◆ **Selected excerpt**:

================================

Balance Filters
From kernel 3.3 onwards, btrfs balance can limit its action to a subset of the full filesystem, and can be used to change the replication configuration (e.g. moving data from single to RAID-1). This functionality is accessed through the -d, -m or -s options to btrfs balance start, which filter on data, metadata and system blocks respectively.
A filter has the following stucture:
- type=params[,type=...]
The available types are:
- profiles
- Balances only block groups with the given replication profiles. Parameters are a list of profile names separated by |.
- usage
- Balances only block groups with usage under the given percentage.
- devid
- Balances only block groups which have at least one chunk on the given device (by btrfs device ID -- use btrfs fi show to list device IDs)

================================

◆ **Available data**:
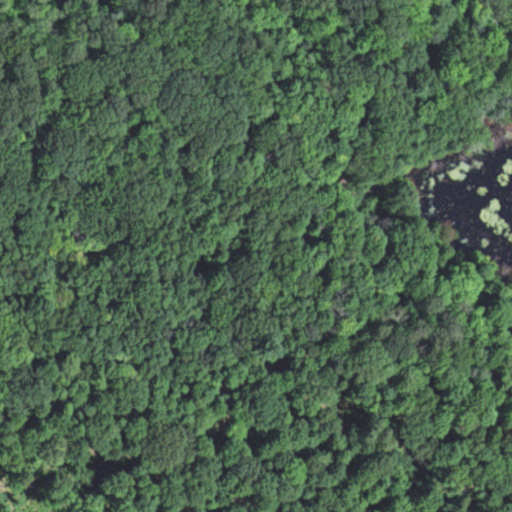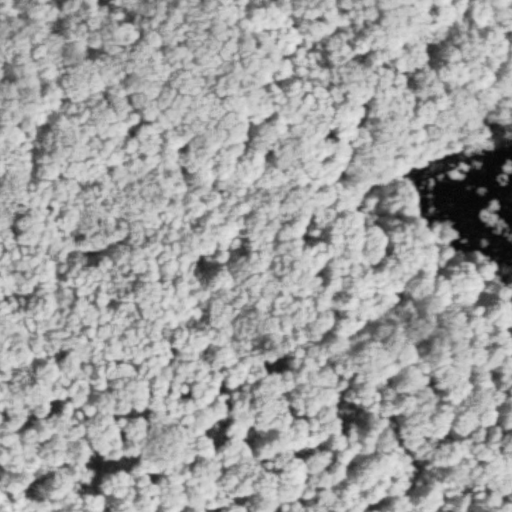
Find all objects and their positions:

================================

◆ **Required tasks**:
#1 Answer these questions from the text on balance filters:
(a) Starting with which kernel version can btrfs balance limit its action to a subset of the full filesystem?
(b) What character separates the profile names given as parameters to the profiles filter?
(c) Which command does the text give for listing device IDs?
#2 Carry on the text on balance filters from its last sentence.
The lines above are separate material, apart from the text on balance filters.

◆ **Responses to the exercise**:
#1
(a) Kernel 3.3
(b) The | character
(c) btrfs fi show

#2
- drange
- Balances only block groups which overlap with the given byte range on any device. (Use in conjunction with "devid" to filter on a specific device). The parameter is a range specified as start..end
- vrange
- Balances only block groups which overlap with the given byte range in the filesystem's internal virtual address space. This is the address space that most reports from btrfs in the kernel log use. The parameter is a range specified as start..end
- convert
- Convert each selected block group to the given profile name.
- soft
- Takes no parameters. Only has meaning when converting between profiles.
- When doing convert from one profile to another and soft mode is on, restriper won't touch chunks that already have the target profile. This is useful if e.g. half of the FS was converted earlier.
- The soft mode switch is (like every other filter) per-type. This means that we can convert for example meta chunks the "hard" way while converting data chunks selectively with soft switch.
Profile names, used in profiles and convert are one of: raid0, raid1, raid10, dup, single.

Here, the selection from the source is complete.